* _EXERCISE TASK_
Render every line of the items below as a Markdown table with two columns, Row for the row number and Line for the line itself, skipping any blank lines.
[RECORD EXCERPTS start]
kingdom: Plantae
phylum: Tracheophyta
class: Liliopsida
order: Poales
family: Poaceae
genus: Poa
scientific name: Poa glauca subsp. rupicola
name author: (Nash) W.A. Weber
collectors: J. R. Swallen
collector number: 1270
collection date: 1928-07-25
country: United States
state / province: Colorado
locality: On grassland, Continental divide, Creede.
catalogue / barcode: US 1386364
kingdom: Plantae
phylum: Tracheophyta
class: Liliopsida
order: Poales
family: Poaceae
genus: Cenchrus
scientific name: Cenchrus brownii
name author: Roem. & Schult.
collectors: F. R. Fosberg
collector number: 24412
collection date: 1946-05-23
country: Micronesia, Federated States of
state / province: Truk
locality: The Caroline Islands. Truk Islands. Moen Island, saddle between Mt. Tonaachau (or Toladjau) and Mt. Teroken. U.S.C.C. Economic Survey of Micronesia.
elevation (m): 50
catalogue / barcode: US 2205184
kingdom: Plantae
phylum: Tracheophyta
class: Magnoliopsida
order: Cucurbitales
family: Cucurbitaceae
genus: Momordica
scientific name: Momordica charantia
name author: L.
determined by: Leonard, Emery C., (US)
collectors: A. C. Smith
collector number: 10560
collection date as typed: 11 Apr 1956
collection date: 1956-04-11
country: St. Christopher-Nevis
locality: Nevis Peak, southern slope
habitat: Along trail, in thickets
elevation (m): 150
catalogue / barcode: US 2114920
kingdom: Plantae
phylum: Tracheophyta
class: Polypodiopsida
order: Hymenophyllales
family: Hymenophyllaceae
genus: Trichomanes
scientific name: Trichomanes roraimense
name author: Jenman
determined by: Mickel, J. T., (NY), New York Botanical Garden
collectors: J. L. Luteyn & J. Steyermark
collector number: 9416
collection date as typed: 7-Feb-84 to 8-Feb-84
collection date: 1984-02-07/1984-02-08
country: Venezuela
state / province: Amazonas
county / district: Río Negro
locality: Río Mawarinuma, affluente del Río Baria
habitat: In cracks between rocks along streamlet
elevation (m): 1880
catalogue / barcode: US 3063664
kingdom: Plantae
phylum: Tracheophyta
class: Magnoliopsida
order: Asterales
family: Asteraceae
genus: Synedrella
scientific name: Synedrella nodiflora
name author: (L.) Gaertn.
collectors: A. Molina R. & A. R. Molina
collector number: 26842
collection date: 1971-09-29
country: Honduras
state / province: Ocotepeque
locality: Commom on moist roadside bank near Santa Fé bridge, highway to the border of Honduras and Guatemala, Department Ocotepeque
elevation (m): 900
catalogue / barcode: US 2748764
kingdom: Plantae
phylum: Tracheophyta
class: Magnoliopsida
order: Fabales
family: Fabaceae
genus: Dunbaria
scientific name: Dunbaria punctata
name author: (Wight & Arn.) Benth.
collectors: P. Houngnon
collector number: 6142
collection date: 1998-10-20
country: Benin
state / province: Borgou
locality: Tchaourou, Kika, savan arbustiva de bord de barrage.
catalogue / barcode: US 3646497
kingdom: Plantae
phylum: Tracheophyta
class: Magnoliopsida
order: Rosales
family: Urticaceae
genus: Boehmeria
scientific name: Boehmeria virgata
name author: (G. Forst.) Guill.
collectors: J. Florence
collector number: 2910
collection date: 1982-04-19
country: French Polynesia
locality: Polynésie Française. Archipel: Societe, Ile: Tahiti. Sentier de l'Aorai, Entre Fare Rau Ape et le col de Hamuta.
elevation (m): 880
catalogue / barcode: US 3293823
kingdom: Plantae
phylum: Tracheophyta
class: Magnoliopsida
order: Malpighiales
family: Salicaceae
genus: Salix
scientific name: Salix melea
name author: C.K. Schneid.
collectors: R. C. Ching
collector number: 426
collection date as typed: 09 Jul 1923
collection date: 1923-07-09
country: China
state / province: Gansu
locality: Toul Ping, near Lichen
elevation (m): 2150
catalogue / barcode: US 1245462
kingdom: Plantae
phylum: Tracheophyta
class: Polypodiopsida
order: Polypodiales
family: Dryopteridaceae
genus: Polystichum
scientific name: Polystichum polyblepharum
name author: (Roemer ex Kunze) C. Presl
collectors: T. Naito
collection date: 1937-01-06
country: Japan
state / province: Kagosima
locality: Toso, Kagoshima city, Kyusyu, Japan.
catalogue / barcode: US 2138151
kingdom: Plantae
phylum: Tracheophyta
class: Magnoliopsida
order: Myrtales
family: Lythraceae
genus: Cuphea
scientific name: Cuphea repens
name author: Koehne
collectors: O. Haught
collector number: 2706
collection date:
[RECORD EXCERPTS end]
* _ANSWER TO THE PROBLEM_
| Row | Line |
|---|---|
| 1 | kingdom: Plantae |
| 2 | phylum: Tracheophyta |
| 3 | class: Liliopsida |
| 4 | order: Poales |
| 5 | family: Poaceae |
| 6 | genus: Poa |
| 7 | scientific name: Poa glauca subsp. rupicola |
| 8 | name author: (Nash) W.A. Weber |
| 9 | collectors: J. R. Swallen |
| 10 | collector number: 1270 |
| 11 | collection date: 1928-07-25 |
| 12 | country: United States |
| 13 | state / province: Colorado |
| 14 | locality: On grassland, Continental divide, Creede. |
| 15 | catalogue / barcode: US 1386364 |
| 16 | kingdom: Plantae |
| 17 | phylum: Tracheophyta |
| 18 | class: Liliopsida |
| 19 | order: Poales |
| 20 | family: Poaceae |
| 21 | genus: Cenchrus |
| 22 | scientific name: Cenchrus brownii |
| 23 | name author: Roem. & Schult. |
| 24 | collectors: F. R. Fosberg |
| 25 | collector number: 24412 |
| 26 | collection date: 1946-05-23 |
| 27 | country: Micronesia, Federated States of |
| 28 | state / province: Truk |
| 29 | locality: The Caroline Islands. Truk Islands. Moen Island, saddle between Mt. Tonaachau (or Toladjau) and Mt. Teroken. U.S.C.C. Economic Survey of Micronesia. |
| 30 | elevation (m): 50 |
| 31 | catalogue / barcode: US 2205184 |
| 32 | kingdom: Plantae |
| 33 | phylum: Tracheophyta |
| 34 | class: Magnoliopsida |
| 35 | order: Cucurbitales |
| 36 | family: Cucurbitaceae |
| 37 | genus: Momordica |
| 38 | scientific name: Momordica charantia |
| 39 | name author: L. |
| 40 | determined by: Leonard, Emery C., (US) |
| 41 | collectors: A. C. Smith |
| 42 | collector number: 10560 |
| 43 | collection date as typed: 11 Apr 1956 |
| 44 | collection date: 1956-04-11 |
| 45 | country: St. Christopher-Nevis |
| 46 | locality: Nevis Peak, southern slope |
| 47 | habitat: Along trail, in thickets |
| 48 | elevation (m): 150 |
| 49 | catalogue / barcode: US 2114920 |
| 50 | kingdom: Plantae |
| 51 | phylum: Tracheophyta |
| 52 | class: Polypodiopsida |
| 53 | order: Hymenophyllales |
| 54 | family: Hymenophyllaceae |
| 55 | genus: Trichomanes |
| 56 | scientific name: Trichomanes roraimense |
| 57 | name author: Jenman |
| 58 | determined by: Mickel, J. T., (NY), New York Botanical Garden |
| 59 | collectors: J. L. Luteyn & J. Steyermark |
| 60 | collector number: 9416 |
| 61 | collection date as typed: 7-Feb-84 to 8-Feb-84 |
| 62 | collection date: 1984-02-07/1984-02-08 |
| 63 | country: Venezuela |
| 64 | state / province: Amazonas |
| 65 | county / district: Río Negro |
| 66 | locality: Río Mawarinuma, affluente del Río Baria |
| 67 | habitat: In cracks between rocks along streamlet |
| 68 | elevation (m): 1880 |
| 69 | catalogue / barcode: US 3063664 |
| 70 | kingdom: Plantae |
| 71 | phylum: Tracheophyta |
| 72 | class: Magnoliopsida |
| 73 | order: Asterales |
| 74 | family: Asteraceae |
| 75 | genus: Synedrella |
| 76 | scientific name: Synedrella nodiflora |
| 77 | name author: (L.) Gaertn. |
| 78 | collectors: A. Molina R. & A. R. Molina |
| 79 | collector number: 26842 |
| 80 | collection date: 1971-09-29 |
| 81 | country: Honduras |
| 82 | state / province: Ocotepeque |
| 83 | locality: Commom on moist roadside bank near Santa Fé bridge, highway to the border of Honduras and Guatemala, Department Ocotepeque |
| 84 | elevation (m): 900 |
| 85 | catalogue / barcode: US 2748764 |
| 86 | kingdom: Plantae |
| 87 | phylum: Tracheophyta |
| 88 | class: Magnoliopsida |
| 89 | order: Fabales |
| 90 | family: Fabaceae |
| 91 | genus: Dunbaria |
| 92 | scientific name: Dunbaria punctata |
| 93 | name author: (Wight & Arn.) Benth. |
| 94 | collectors: P. Houngnon |
| 95 | collector number: 6142 |
| 96 | collection date: 1998-10-20 |
| 97 | country: Benin |
| 98 | state / province: Borgou |
| 99 | locality: Tchaourou, Kika, savan arbustiva de bord de barrage. |
| 100 | catalogue / barcode: US 3646497 |
| 101 | kingdom: Plantae |
| 102 | phylum: Tracheophyta |
| 103 | class: Magnoliopsida |
| 104 | order: Rosales |
| 105 | family: Urticaceae |
| 106 | genus: Boehmeria |
| 107 | scientific name: Boehmeria virgata |
| 108 | name author: (G. Forst.) Guill. |
| 109 | collectors: J. Florence |
| 110 | collector number: 2910 |
| 111 | collection date: 1982-04-19 |
| 112 | country: French Polynesia |
| 113 | locality: Polynésie Française. Archipel: Societe, Ile: Tahiti. Sentier de l'Aorai, Entre Fare Rau Ape et le col de Hamuta. |
| 114 | elevation (m): 880 |
| 115 | catalogue / barcode: US 3293823 |
| 116 | kingdom: Plantae |
| 117 | phylum: Tracheophyta |
| 118 | class: Magnoliopsida |
| 119 | order: Malpighiales |
| 120 | family: Salicaceae |
| 121 | genus: Salix |
| 122 | scientific name: Salix melea |
| 123 | name author: C.K. Schneid. |
| 124 | collectors: R. C. Ching |
| 125 | collector number: 426 |
| 126 | collection date as typed: 09 Jul 1923 |
| 127 | collection date: 1923-07-09 |
| 128 | country: China |
| 129 | state / province: Gansu |
| 130 | locality: Toul Ping, near Lichen |
| 131 | elevation (m): 2150 |
| 132 | catalogue / barcode: US 1245462 |
| 133 | kingdom: Plantae |
| 134 | phylum: Tracheophyta |
| 135 | class: Polypodiopsida |
| 136 | order: Polypodiales |
| 137 | family: Dryopteridaceae |
| 138 | genus: Polystichum |
| 139 | scientific name: Polystichum polyblepharum |
| 140 | name author: (Roemer ex Kunze) C. Presl |
| 141 | collectors: T. Naito |
| 142 | collection date: 1937-01-06 |
| 143 | country: Japan |
| 144 | state / province: Kagosima |
| 145 | locality: Toso, Kagoshima city, Kyusyu, Japan. |
| 146 | catalogue / barcode: US 2138151 |
| 147 | kingdom: Plantae |
| 148 | phylum: Tracheophyta |
| 149 | class: Magnoliopsida |
| 150 | order: Myrtales |
| 151 | family: Lythraceae |
| 152 | genus: Cuphea |
| 153 | scientific name: Cuphea repens |
| 154 | name author: Koehne |
| 155 | collectors: O. Haught |
| 156 | collector number: 2706 |
| 157 | collection date: |